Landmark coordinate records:

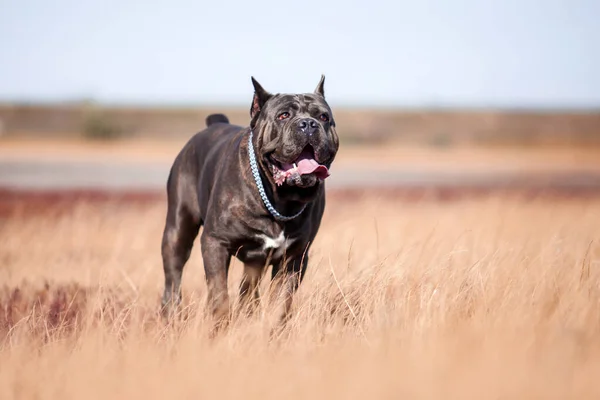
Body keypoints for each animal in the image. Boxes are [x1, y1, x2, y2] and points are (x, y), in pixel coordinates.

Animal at [161, 76, 338, 328]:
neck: (280, 198)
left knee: (248, 291)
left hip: (255, 264)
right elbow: (219, 294)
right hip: (178, 230)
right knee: (173, 275)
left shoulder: (294, 258)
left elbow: (281, 302)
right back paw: (171, 315)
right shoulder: (215, 243)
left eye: (323, 117)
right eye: (283, 115)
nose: (308, 124)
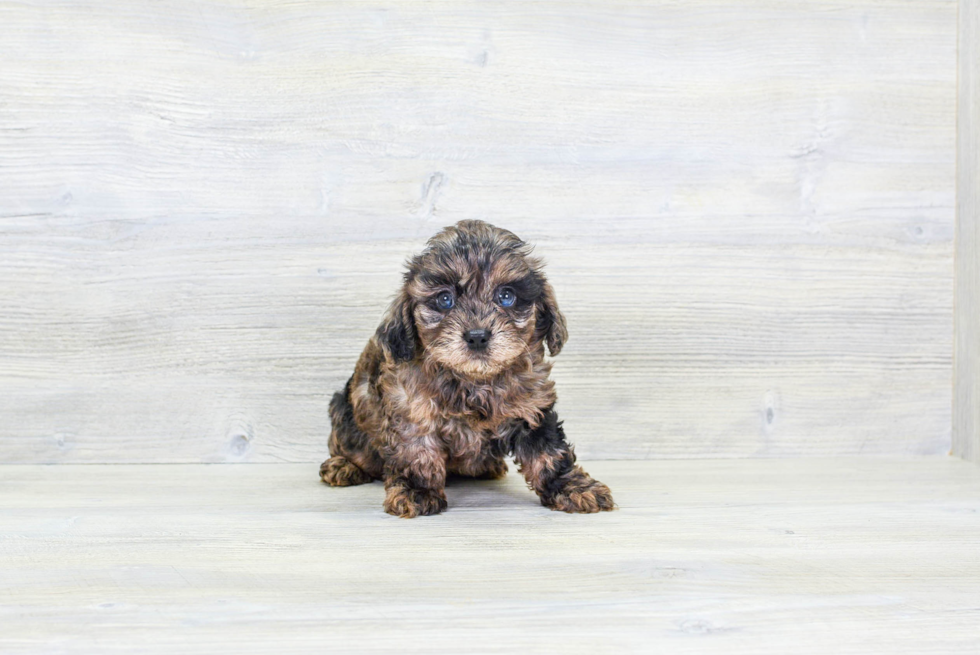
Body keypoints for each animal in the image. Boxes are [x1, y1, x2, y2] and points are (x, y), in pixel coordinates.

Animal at [322, 220, 612, 516]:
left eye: (506, 296)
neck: (475, 380)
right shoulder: (411, 407)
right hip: (344, 415)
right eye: (445, 300)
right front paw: (417, 490)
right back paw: (344, 466)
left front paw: (573, 487)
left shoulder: (533, 408)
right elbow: (416, 448)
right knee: (349, 446)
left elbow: (550, 453)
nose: (477, 336)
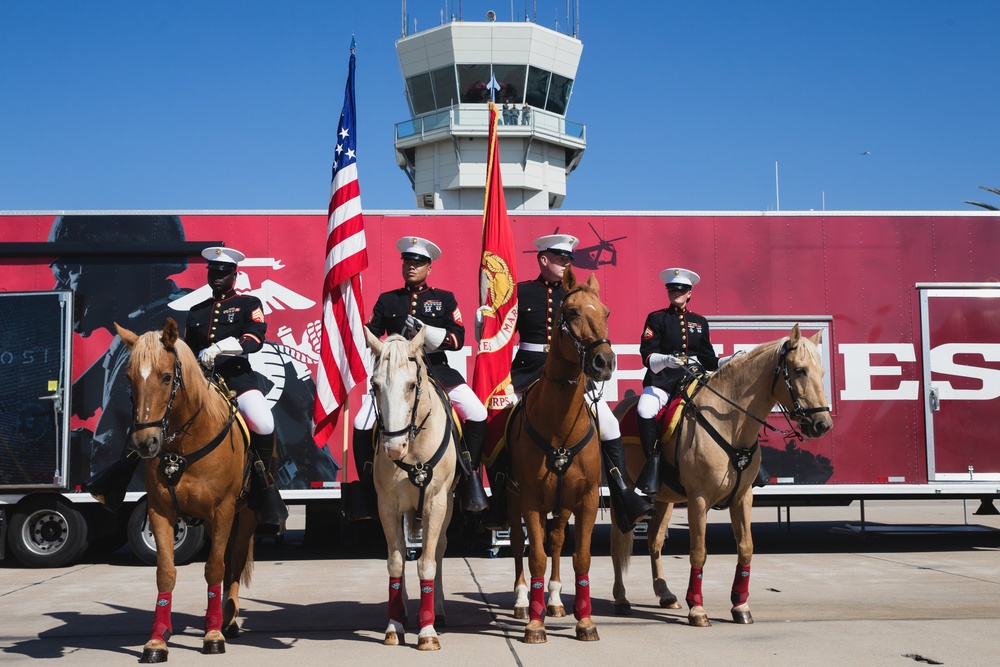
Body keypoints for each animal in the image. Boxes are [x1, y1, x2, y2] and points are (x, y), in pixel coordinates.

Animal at [117, 318, 258, 664]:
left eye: (167, 377)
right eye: (129, 378)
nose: (145, 443)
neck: (183, 447)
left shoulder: (222, 510)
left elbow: (215, 569)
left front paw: (213, 635)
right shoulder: (160, 512)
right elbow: (165, 572)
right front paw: (156, 640)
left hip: (245, 514)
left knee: (234, 563)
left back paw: (227, 619)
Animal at [364, 328, 458, 652]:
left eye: (412, 385)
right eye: (375, 385)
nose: (394, 447)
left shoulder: (436, 503)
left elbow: (427, 562)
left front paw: (427, 631)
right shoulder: (387, 506)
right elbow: (395, 562)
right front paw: (394, 625)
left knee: (438, 550)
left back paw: (438, 610)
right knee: (403, 554)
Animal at [504, 264, 612, 640]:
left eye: (606, 313)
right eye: (573, 312)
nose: (605, 362)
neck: (560, 426)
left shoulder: (587, 498)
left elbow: (580, 556)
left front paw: (586, 621)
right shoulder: (530, 500)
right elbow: (534, 555)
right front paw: (535, 625)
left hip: (562, 504)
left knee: (555, 540)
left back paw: (553, 600)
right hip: (514, 501)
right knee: (520, 545)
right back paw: (524, 602)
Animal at [608, 326, 836, 628]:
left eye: (822, 372)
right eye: (799, 370)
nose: (822, 424)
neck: (730, 425)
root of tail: (622, 407)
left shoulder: (743, 496)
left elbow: (746, 547)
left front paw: (740, 604)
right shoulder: (698, 499)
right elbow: (699, 551)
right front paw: (697, 608)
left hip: (665, 497)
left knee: (654, 540)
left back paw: (665, 593)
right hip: (623, 492)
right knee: (618, 540)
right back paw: (621, 599)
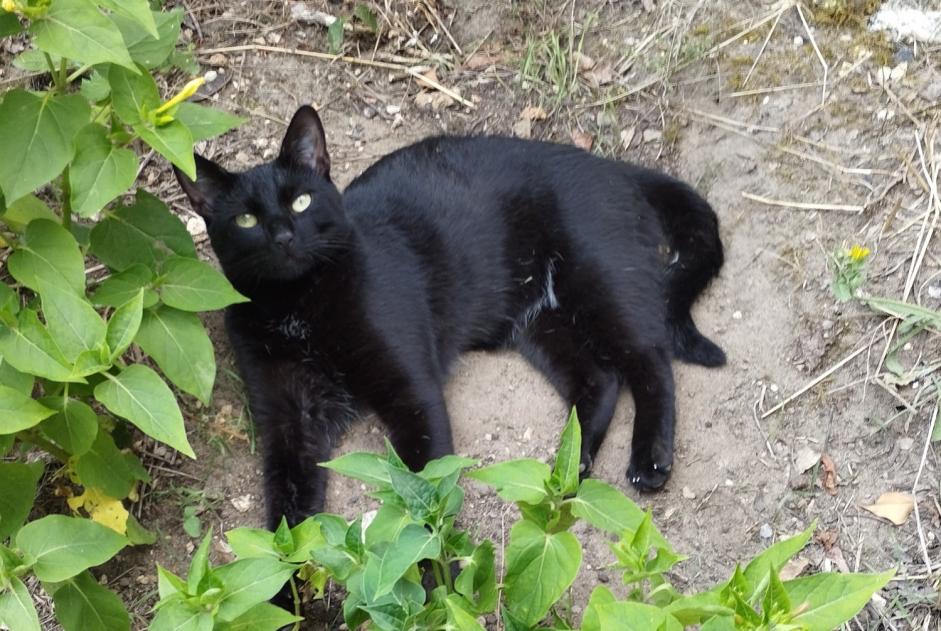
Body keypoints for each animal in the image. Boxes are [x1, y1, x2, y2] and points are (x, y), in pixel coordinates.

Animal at [173, 106, 724, 532]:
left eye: (301, 200)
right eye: (246, 219)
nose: (284, 236)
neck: (300, 305)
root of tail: (613, 167)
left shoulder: (410, 390)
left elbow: (427, 498)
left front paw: (439, 583)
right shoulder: (287, 421)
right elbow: (286, 518)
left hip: (599, 281)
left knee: (651, 361)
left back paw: (649, 460)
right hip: (539, 323)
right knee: (601, 380)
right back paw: (568, 469)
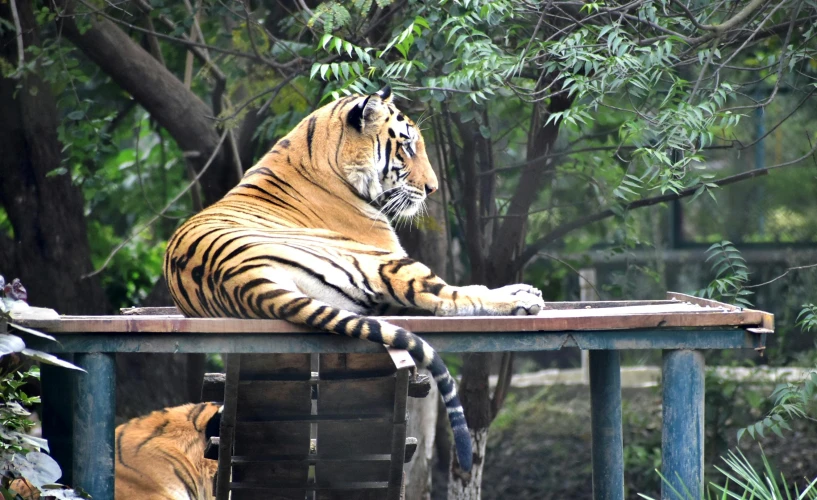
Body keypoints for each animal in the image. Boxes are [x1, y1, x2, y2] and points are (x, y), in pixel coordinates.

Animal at [161, 86, 540, 472]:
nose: (433, 188)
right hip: (382, 261)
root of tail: (245, 281)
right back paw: (522, 302)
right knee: (445, 298)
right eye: (407, 147)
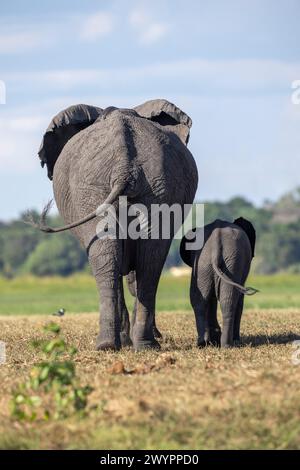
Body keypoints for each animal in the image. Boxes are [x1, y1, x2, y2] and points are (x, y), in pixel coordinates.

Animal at [29, 100, 198, 348]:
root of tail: (124, 167)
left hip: (93, 188)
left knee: (115, 259)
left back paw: (114, 344)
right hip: (159, 184)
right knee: (149, 258)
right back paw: (140, 345)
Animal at [180, 218, 258, 346]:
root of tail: (216, 245)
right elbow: (239, 300)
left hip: (204, 264)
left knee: (198, 299)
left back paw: (203, 343)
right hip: (233, 263)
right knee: (229, 300)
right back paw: (228, 344)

▶ [Task prompt] Determine the number of lines in the records that include the string "front", and respond with that number only.

▶ [Task solution] 11